A UE, ao apoiar de forma indiferenciada Zelensky e ao insistir numa estratégia belicista, demonstra uma profunda impreparação para lidar com a complexidade do conflito geopolítico atual. A aposta numa única cartada, alinhada com os interesses dos Democratas americanos, revela uma falta de autonomia estratégica e uma submissão a agendas externas. Esta postura não só contribuiu para o agravamento do conflito, como também impediu a UE de assumir um papel mediador e construtivo.

O apoio incondicional a Zelensky e a narrativa simplista de que a guerra começou em 2022 são exemplos de uma visão preconceituosa e reducionista. A UE, ao adotar esta postura, ignora as raízes profundas e multifacetadas do conflito, preferindo uma abordagem emocional e maniqueísta que impede a resolução do problema. Esta cegueira política é, em grande parte, resultado da influência anglo-saxónica, que domina as instituições europeias e impede uma visão mais abrangente e integradora. Encontramo-nos em tempos de reorganização geopolítica que não pode ser reduzida pela EU a uma mera questão de contendas entre a Rússia e a Ucrânia.

A Necessidade de uma Europa Mais Latina e Menos Anglo-Saxónica

Para encontrar um caminho próprio e eficaz, a UE precisa de se libertar da influência anglo-saxónica e abraçar uma visão mais latina.
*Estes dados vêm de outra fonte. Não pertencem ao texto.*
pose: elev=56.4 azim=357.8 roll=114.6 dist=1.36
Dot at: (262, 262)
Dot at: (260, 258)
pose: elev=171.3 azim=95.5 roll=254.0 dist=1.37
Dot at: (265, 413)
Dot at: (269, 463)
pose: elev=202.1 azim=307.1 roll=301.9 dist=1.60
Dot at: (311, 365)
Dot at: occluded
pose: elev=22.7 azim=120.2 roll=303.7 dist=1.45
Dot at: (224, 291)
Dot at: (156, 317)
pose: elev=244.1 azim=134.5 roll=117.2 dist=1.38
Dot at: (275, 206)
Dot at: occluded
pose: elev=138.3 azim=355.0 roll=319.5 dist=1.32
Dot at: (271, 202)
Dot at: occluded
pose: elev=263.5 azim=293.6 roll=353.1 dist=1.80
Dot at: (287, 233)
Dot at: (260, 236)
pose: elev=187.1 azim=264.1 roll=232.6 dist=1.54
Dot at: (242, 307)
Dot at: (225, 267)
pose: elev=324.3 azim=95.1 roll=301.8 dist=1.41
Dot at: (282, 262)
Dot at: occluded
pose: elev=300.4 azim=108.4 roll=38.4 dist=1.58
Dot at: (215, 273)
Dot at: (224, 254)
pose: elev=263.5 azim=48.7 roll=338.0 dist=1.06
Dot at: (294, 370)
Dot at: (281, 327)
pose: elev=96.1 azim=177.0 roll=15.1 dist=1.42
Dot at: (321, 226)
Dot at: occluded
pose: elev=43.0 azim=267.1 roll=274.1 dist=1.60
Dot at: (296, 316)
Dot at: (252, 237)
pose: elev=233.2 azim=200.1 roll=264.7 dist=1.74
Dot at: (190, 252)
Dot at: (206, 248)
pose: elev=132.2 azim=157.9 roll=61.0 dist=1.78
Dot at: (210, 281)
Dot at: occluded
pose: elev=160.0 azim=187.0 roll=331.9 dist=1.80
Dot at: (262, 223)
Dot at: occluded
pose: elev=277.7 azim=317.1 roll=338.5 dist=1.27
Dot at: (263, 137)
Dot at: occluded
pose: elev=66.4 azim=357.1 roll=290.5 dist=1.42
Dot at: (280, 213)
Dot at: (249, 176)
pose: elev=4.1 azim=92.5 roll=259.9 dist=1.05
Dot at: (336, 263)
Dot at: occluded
Esta mudança implicaria uma síntese entre razão e emoção, entre diálogo e acção, e uma rejeição da dialética maniqueísta que domina o discurso político actual. A Europa foi outrora grande precisamente pela sua capacidade de integrar diferentes perspetivas e encontrar soluções equilibradas. Hoje, no entanto, parece ter perdido essa capacidade, preferindo seguir agendas externas e adotar posições polarizadas.

A infeliz peça teatral entre Trump e Zelensky poderia ter sido uma lição para a UE. Em vez de seguir cegamente os interesses de uma das partes, a UE deveria ter aproveitado a oportunidade para promover conversações e encontrar uma solução negociada. No entanto, a insistência numa estratégia belicista e a falta de visão própria impediram que isso acontecesse.

O Papel do Cidadão Europeu e a Necessidade de uma Reflexão Ética

O cidadão europeu foi, em grande medida, enganado. A narrativa dominante apresenta o conflito geopolítico como um simples embate entre duas nações, ignorando as complexidades e os interesses externos que o alimentam. Esta visão reducionista não só distorce a realidade, como também impede uma reflexão ética e profunda sobre o conflito.

Na discussão pública, predominam discursos emocionais e polarizados, que pouco contribuem para uma compreensão real do problema. Partidos de direita e esquerda arvoram-se em detentores da verdade, esquecendo que a grandeza da Europa reside na sua capacidade de integrar diferentes perspetivas e encontrar soluções equilibradas. O que falta é uma abordagem que combine cabeça e coração, que encare a situação com racionalidade, mas também com empatia e ética.

A UE precisa urgentemente de mudar de rumo

A UE precisa urgentemente de mudar de rumo e começar por reciclar o lixo ideológico. O destino político da Europa será semelhante ao dos Estados Unidos que passou de socialista para conservador republicano. Para isso a EU terá de deixar de ser uma mera extensão dos interesses anglo-saxónicos e abraçar uma visão mais latina, que valorize o diálogo, a síntese e a integração de diferentes perspetivas. Só assim poderá encontrar um caminho próprio e contribuir para a resolução ética e equilibrada dos conflitos geopolíticos. Ou será que queremos continuar a marcar passo na luta cultural “protestantismo” – “catolicismo” e na pura dialética marxista de caracter maniqueu quando são precisas sínteses.

O encontro malogrado entre Zelensky e Trump deveria servir como um alerta. A UE não pode continuar a apostar numa estratégia belicista e maniqueísta. Em vez disso, deve promover conversações e encontrar soluções negociadas, baseadas numa consciência ética e numa visão abrangente do conflito. O exagerado compromisso entre EU e Ucrânia fecha as portas a conversações amigáveis que seriam proveitosas para todos, a longo prazo. Esperemos que a UE aprenda a lição e encontre, finalmente, o caminho da paz e da estabilidade.